For the last several nights, I've steered Bella away from several large emergency-response scenes, where eleventy-seven emergency vehicles converge and illuminate the night with flashing lights. There's nothing a simple Labrador Retriever can do there.
Tonight, a group of chronic partiers chose to stay inside their apartment, so Bella meticulously examined their outside space for tidbits. Last night, three partiers failed to observe us until we were quite close. They were hurling full cans of beer high into the air and watching them burst when they hit the pavement. Turns out, they live in the apartments next door to us. Oy.
Tonight we got quite close to a human couple walking their Pit Bull. We lurked in the shadows. The Pit Bull knew we were there, and kept looking over its shoulder, but the humans remained oblivious.
We've had the normal luck rousting Prudent Cats and finding Abandoned Takeout Food Containers. Someone had cast aside a cardboard sign reading "Spare Change - Anything Helps - God Bless". (They should be more careful - that's someone's livelihood right there.) Bella kept trying to turn the sign over looking for more tidbits. Indeed, she found a chicken drumstick.

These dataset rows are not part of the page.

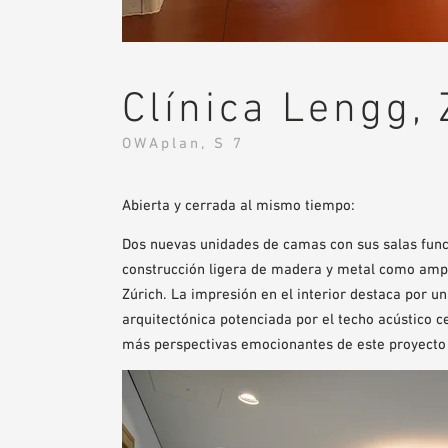
Clínica Lengg, 
OWAplan, S 7
Abierta y cerrada al mismo tiempo:
Dos nuevas unidades de camas con sus salas funci
construcción ligera de madera y metal como ampli
Zúrich. La impresión en el interior destaca por u
arquitectónica potenciada por el techo acústico 
más perspectivas emocionantes de este proyecto de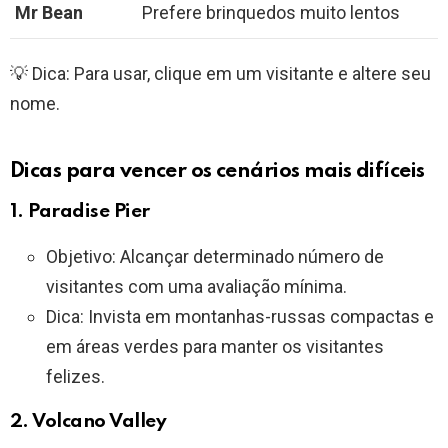
Mr Bean
Prefere brinquedos muito lentos
💡 Dica: Para usar, clique em um visitante e altere seu
nome.
Dicas para vencer os cenários mais difíceis
1.
Paradise Pier
Objetivo: Alcançar determinado número de
visitantes com uma avaliação mínima.
Dica: Invista em montanhas-russas compactas e
em áreas verdes para manter os visitantes
felizes.
2.
Volcano Valley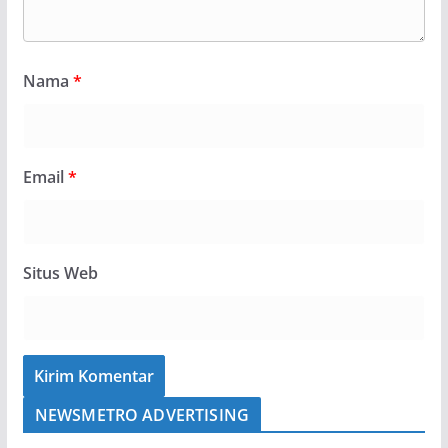
Nama
*
Email
*
Situs Web
NEWSMETRO ADVERTISING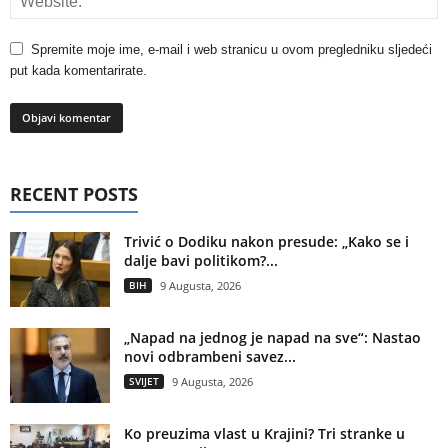
Spremite moje ime, e-mail i web stranicu u ovom pregledniku sljedeći
put kada komentarirate.
RECENT POSTS
Trivić o Dodiku nakon presude: „Kako se i
dalje bavi politikom?...
BIH
9 Augusta, 2026
„Napad na jednog je napad na sve“: Nastao
novi odbrambeni savez...
SVIJET
9 Augusta, 2026
Ko preuzima vlast u Krajini? Tri stranke u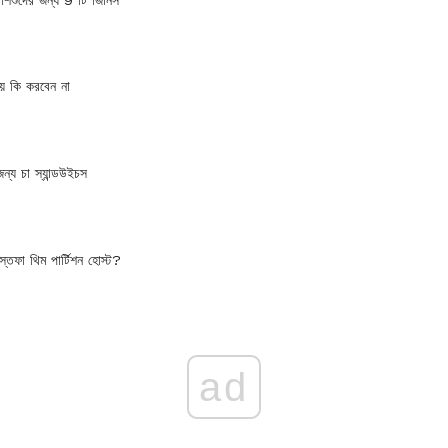
় কি করবেন না
জন্য চা স্যান্ডউইচস
্তফা থিম পার্টিশন হোস্ট?
ad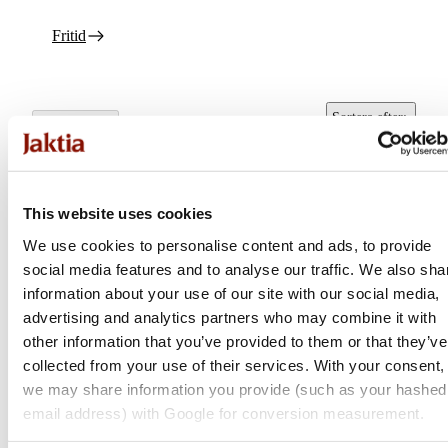
Fritid
Sortera efter
:
Alla filter
Popularitet
This website uses cookies
We use cookies to personalise content and ads, to provide
social media features and to analyse our traffic. We also sha
information about your use of our site with our social media,
advertising and analytics partners who may combine it with
other information that you’ve provided to them or that they’ve
collected from your use of their services. With your consent,
we may share information you provide (such as your hashed
Tear-Aid
email address) with Google for conversion measurement.
Tear-Aid Tear-Aid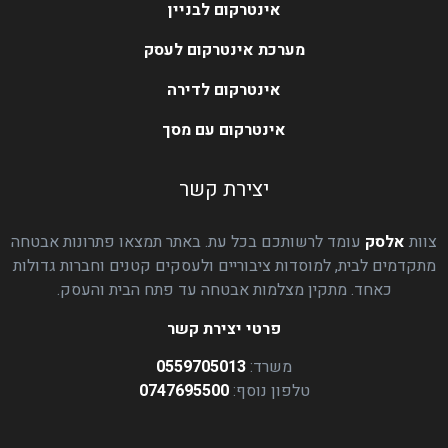
אינטרקום לבניין
מערכת אינטרקום לעסק
אינטרקום לדירה
אינטרקום עם מסך
יצירת קשר
צוות
אלסק
עומד לרשותכם בכל עת. באתר תמצאו פתרונות אבטחה
מתקדמים לבית, למוסדות ציבוריים ולעסקים קטנים וחברות גדולות
כאחד. מתקין מצלמות אבטחה עד פתח הבית והעסק.
פרטי יצירת קשר
משרד:
0559705013
טלפון נוסף:
0747695500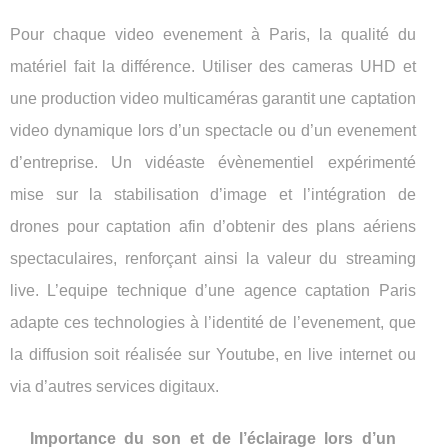
Pour chaque video evenement à Paris, la qualité du
matériel fait la différence. Utiliser des cameras UHD et
une production video multicaméras garantit une captation
video dynamique lors d’un spectacle ou d’un evenement
d’entreprise. Un vidéaste évènementiel expérimenté
mise sur la stabilisation d’image et l’intégration de
drones pour captation afin d’obtenir des plans aériens
spectaculaires, renforçant ainsi la valeur du streaming
live. L’equipe technique d’une agence captation Paris
adapte ces technologies à l’identité de l’evenement, que
la diffusion soit réalisée sur Youtube, en live internet ou
via d’autres services digitaux.
Importance du son et de l’éclairage lors d’un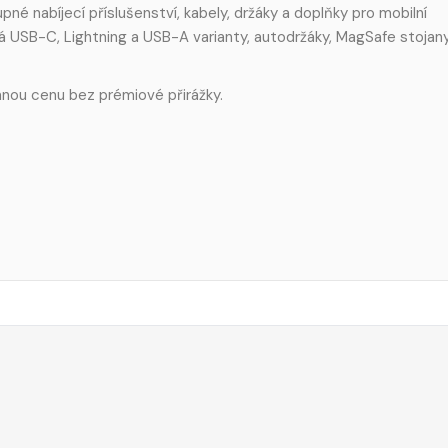
 nabíjecí příslušenství, kabely, držáky a doplňky pro mobilní
vá USB-C, Lightning a USB-A varianty, autodržáky, MagSafe stojan
zumnou cenu bez prémiové přirážky.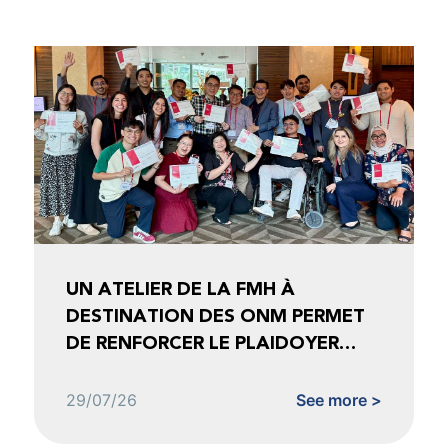
UN ATELIER DE LA FMH À
DESTINATION DES ONM PERMET
DE RENFORCER LE PLAIDOYER
FONDÉ SUR LES DONNÉES
29/07/26
See more >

She looked plaintively at me for permission to pick it up, but there is no flexibility in the No-Chicken-Bones Commandment - that's what Commandments are all about, after all - and we moved on.
Bella is normally good avoiding tangling her leash around poles and street signs, but once she gets going and The Nose takes over, the Wilding starts, and before you know it, she's so focused on scent she tangles up her leash around trees and inconvenient bushes and her own legs.
The best part of the nightly walk is near the end, when we pass the strips of grass near the DMV. I quietly drop the leash and hide behind a tree. Suddenly realizing I'm playing, Bella runs with abandon back and forth, chasing me as I do a bad job of fleeing.